_EXTRACT PROVIDED_
* * * * * * *

This is the time of year when Second Life – as I’ve mentioned before – is awash with winter landscape, and many of us are out and about photographing and filming them (you can expect a few more in these pages when I’ve caught up with myself 🙂 ). But what about images of real life winter scenes?
Nils Urqhart is currently exhibiting a series of his physical world photographs at the Serena Imagine Arts Centre under the title Un Conte d’Hiver(“A Winter’s Tale”) present some 29 (including the one in forming the entrance to the exhibit images of snow scenes captured in the Bugey region in eastern France, where it forms a part of the department of Ain. If, like me, you’re a Tour de France fan, you’ll recognise it as the home of the Col du Grand Colombier, one of the most punishing climbs of the tour.

* * * * * * *

_EXTRACTED DATA_
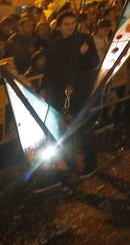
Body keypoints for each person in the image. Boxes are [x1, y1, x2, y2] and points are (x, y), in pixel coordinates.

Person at [38, 10, 100, 187]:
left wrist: (85, 53)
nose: (70, 27)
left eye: (73, 23)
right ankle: (64, 166)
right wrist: (43, 88)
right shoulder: (54, 45)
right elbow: (49, 70)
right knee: (59, 133)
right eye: (66, 24)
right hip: (58, 93)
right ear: (59, 26)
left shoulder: (84, 40)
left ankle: (89, 164)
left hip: (79, 92)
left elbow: (94, 62)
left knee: (84, 129)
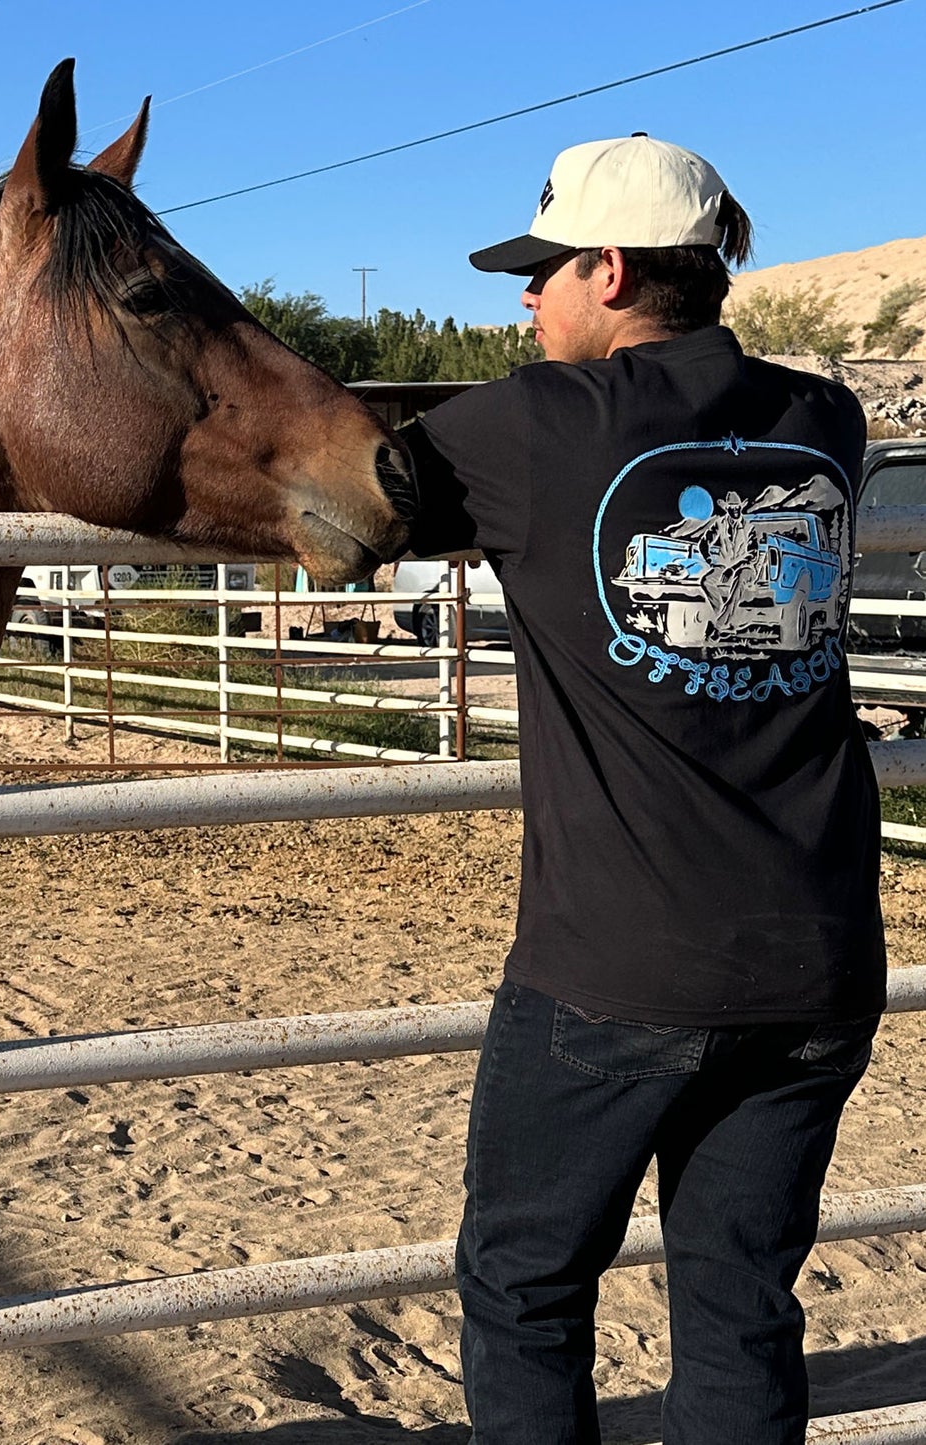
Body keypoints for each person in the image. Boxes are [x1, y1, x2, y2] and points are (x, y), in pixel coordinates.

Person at [398, 135, 884, 1444]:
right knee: (737, 1300)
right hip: (819, 955)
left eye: (539, 271)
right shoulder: (823, 420)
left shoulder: (529, 426)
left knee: (524, 1280)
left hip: (613, 967)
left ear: (606, 270)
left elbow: (352, 501)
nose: (522, 299)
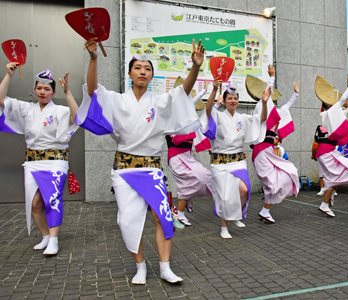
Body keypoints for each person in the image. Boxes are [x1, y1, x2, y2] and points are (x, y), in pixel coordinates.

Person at [76, 38, 204, 284]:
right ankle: (140, 266)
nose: (143, 72)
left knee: (162, 217)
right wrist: (93, 58)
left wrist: (195, 67)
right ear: (130, 73)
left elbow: (183, 92)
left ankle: (165, 267)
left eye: (147, 69)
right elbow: (93, 91)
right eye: (138, 68)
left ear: (152, 75)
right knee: (127, 220)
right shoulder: (117, 100)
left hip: (152, 169)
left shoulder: (159, 102)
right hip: (124, 170)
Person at [0, 64, 79, 255]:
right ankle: (45, 235)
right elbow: (2, 100)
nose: (42, 92)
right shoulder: (27, 108)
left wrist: (68, 92)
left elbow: (77, 116)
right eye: (39, 88)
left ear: (53, 92)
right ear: (34, 90)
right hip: (33, 161)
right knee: (35, 203)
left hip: (55, 161)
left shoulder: (59, 110)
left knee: (51, 199)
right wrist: (8, 75)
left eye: (46, 89)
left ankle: (54, 239)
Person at [202, 79, 270, 238]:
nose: (233, 101)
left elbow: (261, 119)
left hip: (238, 161)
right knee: (224, 197)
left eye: (235, 98)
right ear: (224, 101)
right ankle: (224, 227)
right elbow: (208, 110)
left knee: (244, 190)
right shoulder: (218, 116)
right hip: (220, 163)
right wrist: (214, 91)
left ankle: (235, 214)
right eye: (230, 98)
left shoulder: (242, 118)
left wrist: (265, 103)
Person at [252, 65, 299, 224]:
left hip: (269, 152)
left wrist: (295, 95)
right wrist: (272, 77)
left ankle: (266, 210)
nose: (268, 97)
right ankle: (262, 209)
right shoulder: (260, 108)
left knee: (289, 172)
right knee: (273, 183)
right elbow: (267, 95)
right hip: (260, 152)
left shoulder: (274, 114)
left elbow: (287, 107)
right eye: (266, 94)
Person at [315, 76, 348, 217]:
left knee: (344, 172)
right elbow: (342, 101)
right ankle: (324, 204)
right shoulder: (327, 114)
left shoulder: (334, 113)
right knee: (336, 177)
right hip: (326, 152)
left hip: (329, 151)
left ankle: (328, 195)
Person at [165, 80, 215, 226]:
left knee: (205, 176)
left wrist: (204, 92)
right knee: (186, 184)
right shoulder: (170, 113)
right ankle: (180, 214)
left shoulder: (183, 111)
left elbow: (188, 104)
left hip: (187, 155)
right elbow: (185, 104)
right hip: (176, 156)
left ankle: (186, 202)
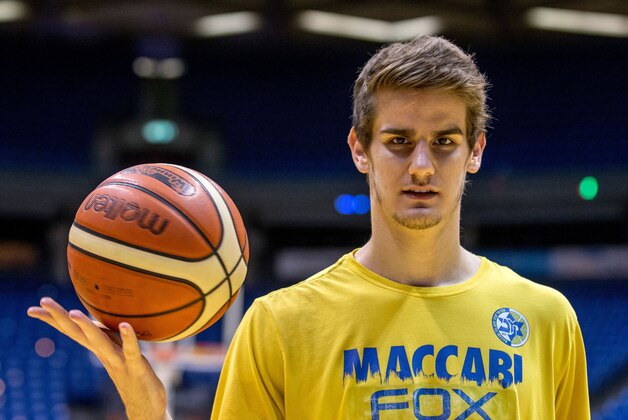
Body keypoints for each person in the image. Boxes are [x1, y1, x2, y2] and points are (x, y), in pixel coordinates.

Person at [28, 35, 590, 419]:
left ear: (476, 152)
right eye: (398, 142)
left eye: (445, 142)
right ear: (360, 149)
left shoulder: (547, 320)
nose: (421, 165)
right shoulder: (278, 326)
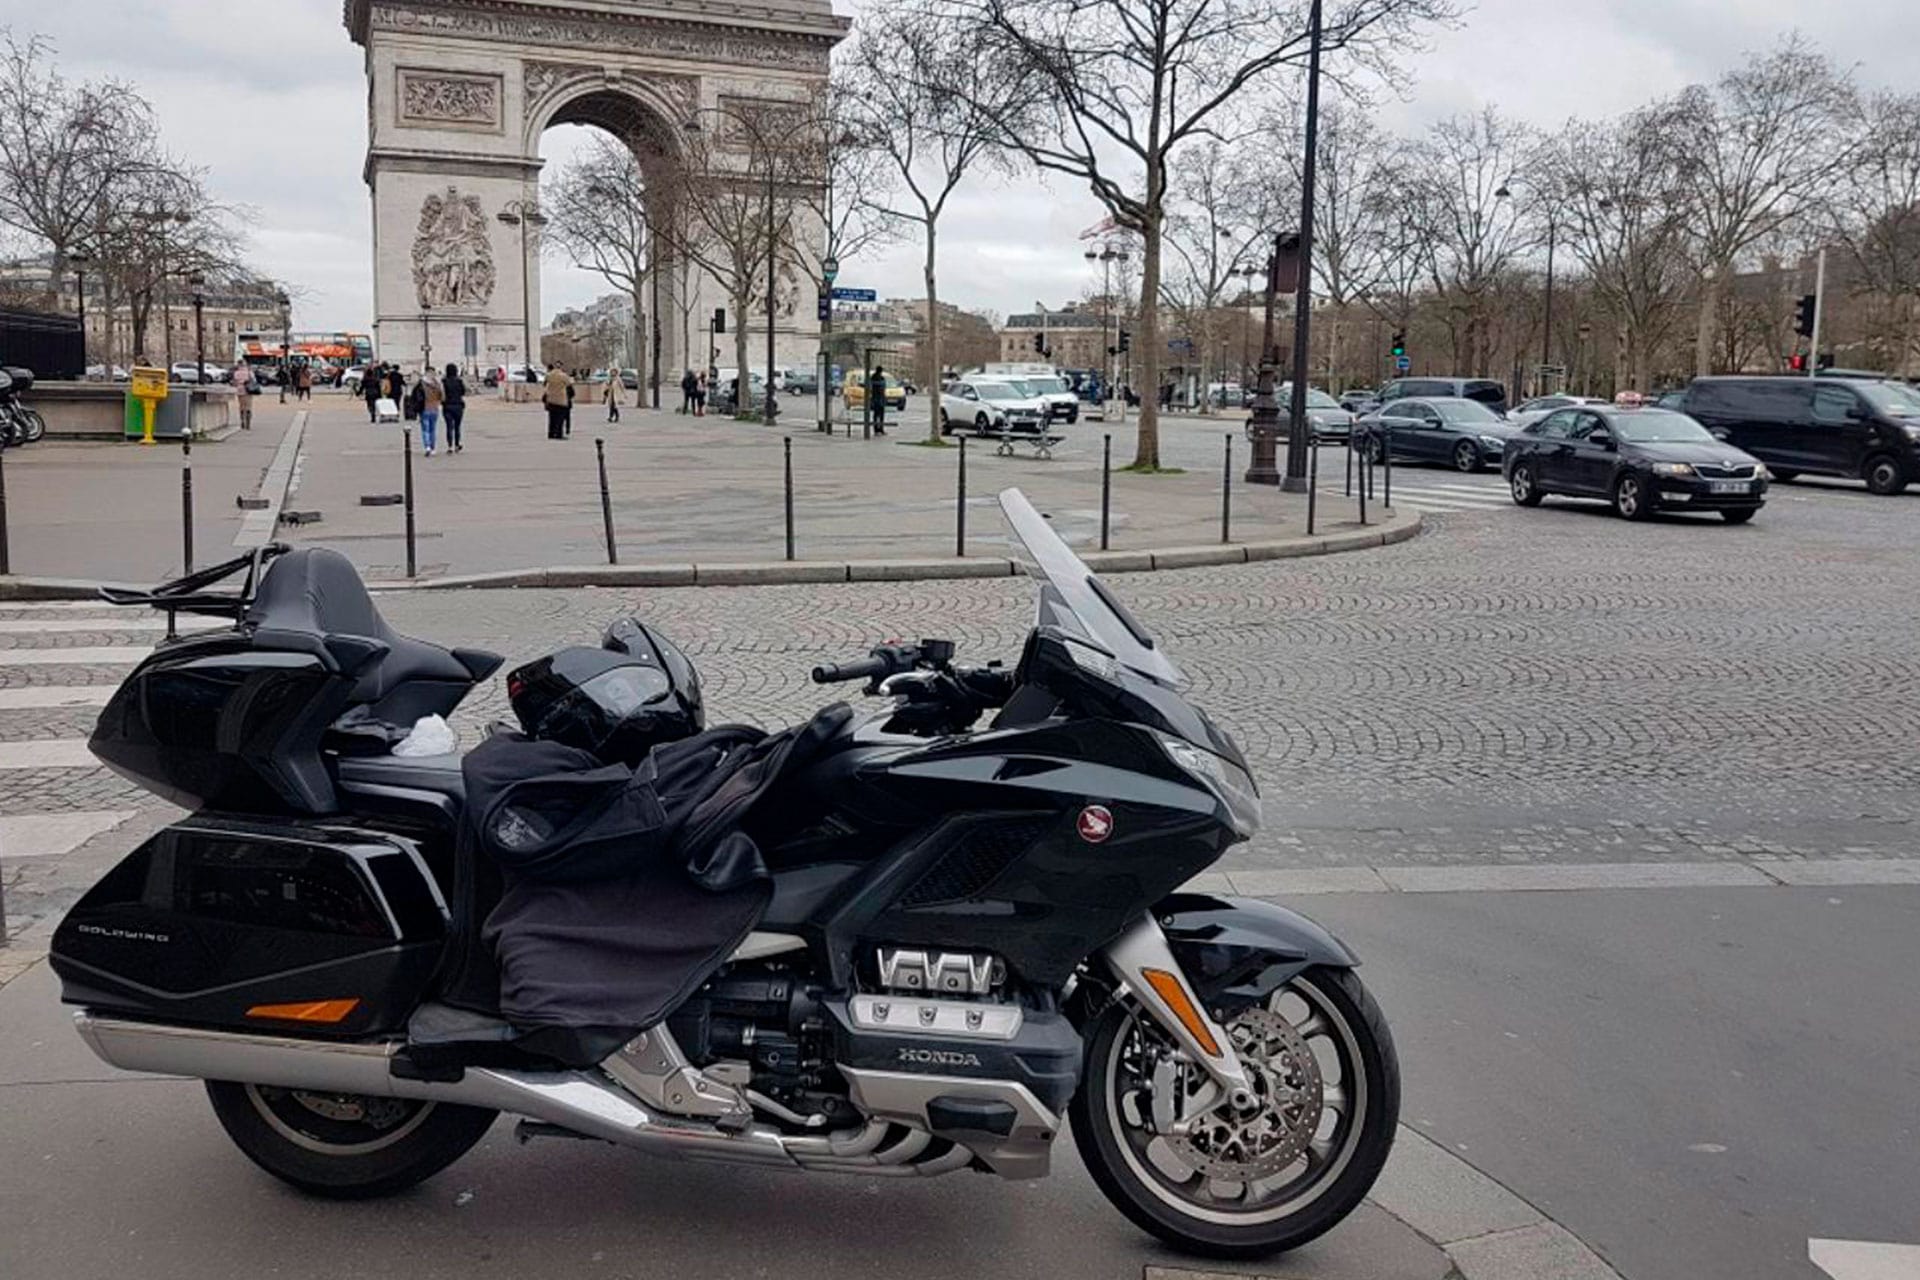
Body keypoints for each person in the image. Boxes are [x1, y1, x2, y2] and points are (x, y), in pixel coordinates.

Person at [543, 365, 574, 440]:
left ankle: (551, 433)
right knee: (560, 418)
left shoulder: (549, 375)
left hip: (551, 399)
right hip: (561, 400)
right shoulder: (563, 376)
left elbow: (544, 384)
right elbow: (570, 385)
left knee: (552, 418)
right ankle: (558, 434)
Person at [442, 363, 466, 453]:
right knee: (457, 426)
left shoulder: (444, 381)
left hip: (447, 405)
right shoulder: (459, 381)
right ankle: (457, 444)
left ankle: (450, 446)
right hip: (458, 405)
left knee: (449, 426)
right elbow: (463, 392)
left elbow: (442, 393)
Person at [418, 368, 443, 456]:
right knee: (433, 429)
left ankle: (427, 446)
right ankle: (433, 448)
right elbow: (442, 396)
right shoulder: (437, 384)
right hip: (434, 408)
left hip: (424, 408)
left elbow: (416, 396)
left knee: (425, 429)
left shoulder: (421, 384)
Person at [230, 361, 255, 430]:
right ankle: (248, 423)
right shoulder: (249, 372)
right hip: (248, 390)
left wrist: (239, 383)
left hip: (240, 390)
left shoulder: (236, 373)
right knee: (248, 406)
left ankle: (242, 420)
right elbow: (253, 380)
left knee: (241, 406)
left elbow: (234, 382)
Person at [868, 365, 887, 435]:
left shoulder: (873, 378)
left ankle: (876, 429)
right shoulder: (881, 378)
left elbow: (871, 388)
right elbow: (883, 388)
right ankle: (880, 429)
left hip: (876, 399)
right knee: (880, 415)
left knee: (876, 415)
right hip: (879, 399)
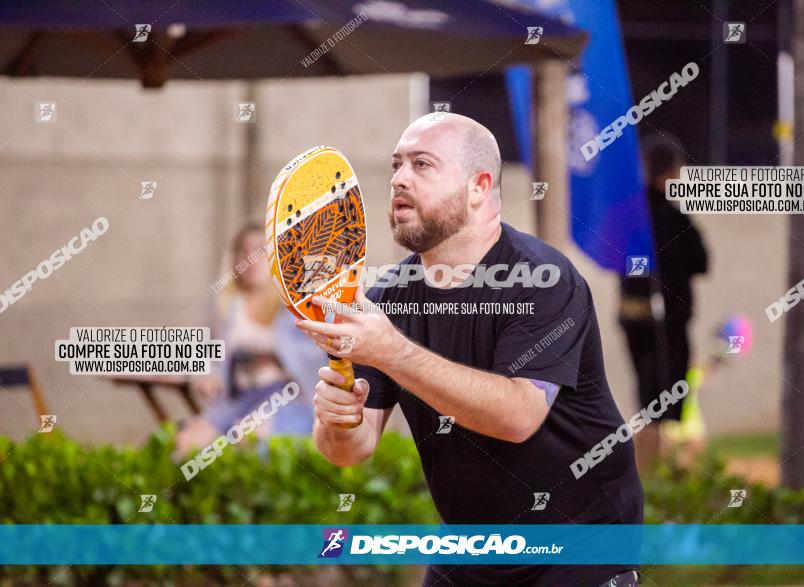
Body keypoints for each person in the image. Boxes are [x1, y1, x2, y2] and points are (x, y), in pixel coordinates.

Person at [296, 114, 643, 586]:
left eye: (422, 165)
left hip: (579, 543)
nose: (399, 178)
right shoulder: (386, 300)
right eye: (397, 165)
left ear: (479, 187)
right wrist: (338, 420)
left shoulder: (545, 280)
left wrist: (392, 352)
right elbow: (349, 451)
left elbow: (519, 416)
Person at [175, 223, 324, 456]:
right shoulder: (225, 306)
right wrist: (207, 376)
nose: (250, 259)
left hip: (286, 397)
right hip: (237, 398)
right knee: (188, 444)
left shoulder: (293, 305)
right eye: (243, 251)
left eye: (259, 251)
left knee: (250, 439)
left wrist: (276, 359)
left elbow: (317, 358)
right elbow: (207, 355)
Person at [619, 134, 709, 471]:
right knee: (665, 398)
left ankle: (649, 470)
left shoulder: (629, 215)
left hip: (633, 317)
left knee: (647, 396)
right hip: (667, 321)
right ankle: (656, 470)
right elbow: (701, 261)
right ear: (670, 171)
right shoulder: (672, 218)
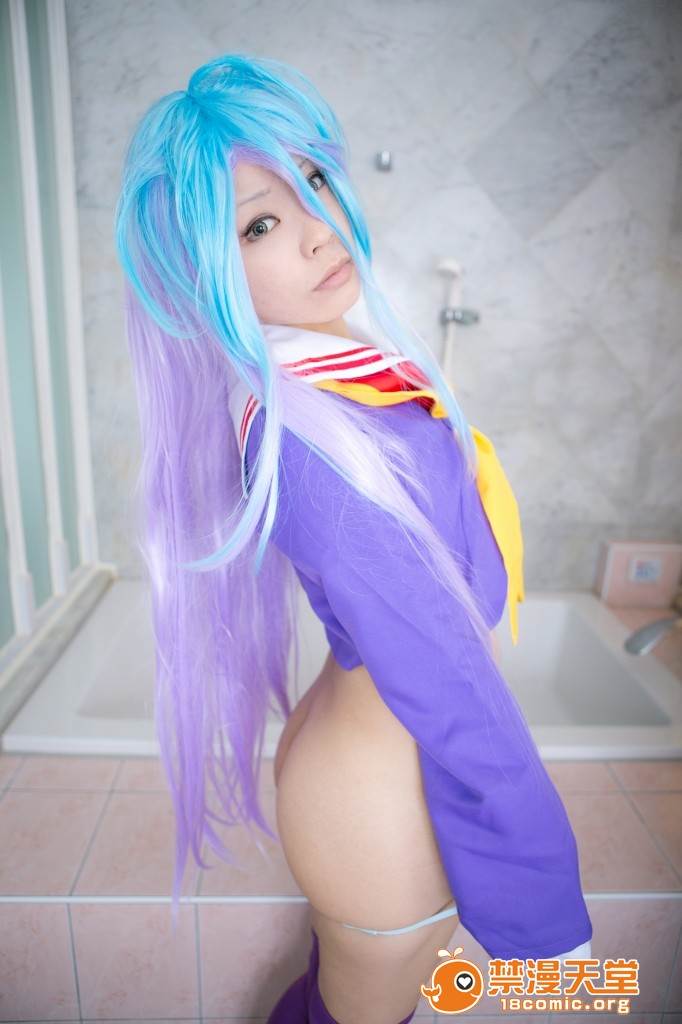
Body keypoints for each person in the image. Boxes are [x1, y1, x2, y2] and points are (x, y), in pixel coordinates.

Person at [114, 52, 593, 1024]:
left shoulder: (330, 371)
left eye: (314, 181)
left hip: (372, 754)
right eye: (259, 224)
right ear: (203, 272)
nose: (319, 228)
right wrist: (548, 921)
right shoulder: (311, 445)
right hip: (378, 797)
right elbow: (446, 681)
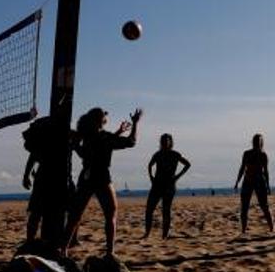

* * * * * * *

_WORK TO COMPLETE_
• A. Retype, unchanged, the part of the extract on winter photography that opens with the words containing "This is the" and closes with "of the tour.".
• B. Answer these questions from the extract on winter photography:
(i) According to the extract, what is Second Life awash with at this time of year?
(ii) At which venue is Nils Urqhart exhibiting his photographs?
(iii) Which Tour de France climb does the extract place in the Bugey region?
The entries are not needed for any of this work.

_TASK SOLUTIONS_
• A.
This is the time of year when Second Life – as I’ve mentioned before – is awash with winter landscape, and many of us are out and about photographing and filming them (you can expect a few more in these pages when I’ve caught up with myself 🙂 ). But what about images of real life winter scenes?
Nils Urqhart is currently exhibiting a series of his physical world photographs at the Serena Imagine Arts Centre under the title Un Conte d’Hiver(“A Winter’s Tale”) present some 29 (including the one in forming the entrance to the exhibit images of snow scenes captured in the Bugey region in eastern France, where it forms a part of the department of Ain. If, like me, you’re a Tour de France fan, you’ll recognise it as the home of the Col du Grand Colombier, one of the most punishing climbs of the tour.

• B.
(i) Winter landscapes
(ii) The Serena Imagine Arts Centre
(iii) The Col du Grand Colombier